If you encounter a shower door that has heavy buildup, tackling the project when the shower is dry will help get the majority of the scum off. Take a hard-bristled brush (one that’s plastic, not metal, so that the glass is not damaged) and scrub the sediment away. Then proceed with cleaning the shower with your chosen method weekly. You should also scan the glass for any noticeable cracks. If you spot any, they need to be replaced by a commercial glass repair company.
After you shower, it’s easy to give the doors and walls a quick scrub down since you’re in there anyway. Even a few quick swipes with a squeegee on the sides and door of the shower will decrease future scrubbing efforts.
Using a fan during and after showering will help get the air circulating, which will cut down on the amount of mold buildup. Leaving the shower door open after you get out will also allow for the water to escape reducing that hard-to-get-rid-of mildew.
Advice from wikihow.com suggests using a thin coating of car wax on the glass door to reduce buildup. Apply the wax as you would for a car, and the water will bead up and off the glass, preventing future sediment deposits. A coating of lemon oil on the door will accomplish the same goal, and will leave your shower smelling clean and fresh.
Many homeowners do not consider the metal track that holds the glass in place. Water can pool in the grooves, causing a slippery film of scum and mildew. Using a toothbrush to tackle the track after cleaning the door will help alleviate these problems, as will wiping the area dry after each shower.
Of course, we all want to have our homes shiny and clean, yet safety should come first. Never mix chemical cleaners together, and especially do not use bleach and ammonia at the same time, as this will create a harmful, even poisonous gas. Wearing gloves is a smart way to protect your skin and nails, and it also prevents chemicals from seeping into your body through your skin.
Testing these tried and true methods in your own home will give you sanitary, shiny glass shower doors… the stuff of which a happy homeowner’s dreams are made.
Cleaning Glass Around The House
Although shower doors can be our nemesis because of the daily use they endure, other glass surfaces also can be difficult to clean. Here are a few tips for those other areas of the house that need to sparkle and shine.
Windows: Regular window cleaning will help keep windows looking great for years to come. Spray glass cleaner (or a mixture of vinegar and water) onto the glass and wipe with a lint-free cloth, newspaper or coffee filter. Use horizontal strokes for the inside of the window and vertical strokes for the outside, so that if there is any streaking, you can tell if it is on the inside or outside of the pane. It is also a good idea to avoid cleaning windows in direct sunlight, as this can dry your cleaner before you have a chance to wipe the window, which will also result in streaking. If a window is dirty enough that you cannot seem to restore it yourself, hire window cleaning services so they will leave it as good as new. From then on you’ll have a much easier time keeping it clean.

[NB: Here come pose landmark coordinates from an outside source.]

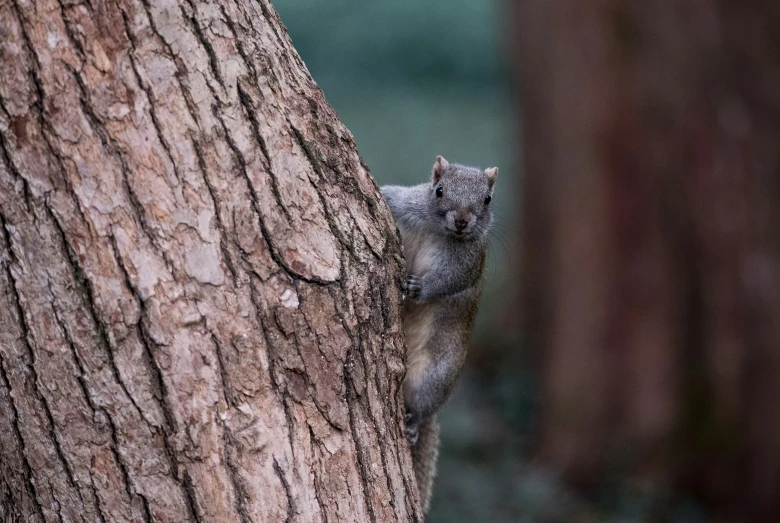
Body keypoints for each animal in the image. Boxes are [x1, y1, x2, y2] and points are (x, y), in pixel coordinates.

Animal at [380, 155, 496, 512]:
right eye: (439, 190)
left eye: (487, 199)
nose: (461, 220)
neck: (437, 230)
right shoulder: (404, 202)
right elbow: (389, 194)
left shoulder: (468, 263)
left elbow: (448, 283)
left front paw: (419, 288)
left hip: (434, 374)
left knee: (423, 406)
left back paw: (413, 424)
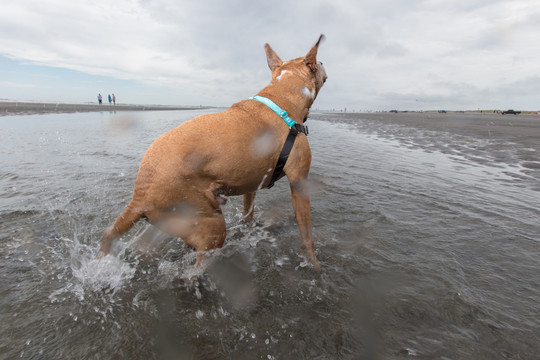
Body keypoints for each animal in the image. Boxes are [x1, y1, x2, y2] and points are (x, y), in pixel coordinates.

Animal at [97, 35, 326, 268]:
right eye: (317, 63)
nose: (323, 62)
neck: (282, 97)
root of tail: (140, 196)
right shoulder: (299, 182)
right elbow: (306, 234)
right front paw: (313, 262)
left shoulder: (252, 185)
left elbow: (248, 214)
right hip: (212, 226)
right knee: (197, 266)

Mirrors: Rubbing alcohol will remove hairspray from mirrors. Spray with rubbing alcohol, scrape away hairspray, and then clean the mirror as you would windows.
Tabletops: A quick scrub with lemon juice before cleaning will eliminate stubborn spots on glass tabletops. If the juice does not work, try using toothpaste. Lightly rubbing toothpaste over slight scratches will cause them to disappear.
Vases: Trying to reach inside a glass vase is difficult, so pour vinegar into it and let it sit for 30 minutes. Add a bit of uncooked rice to the bottom of the vase, and swirl to loosen dirt and grime. Rinse the vase thoroughly, and it will be ready to display your next bouquet.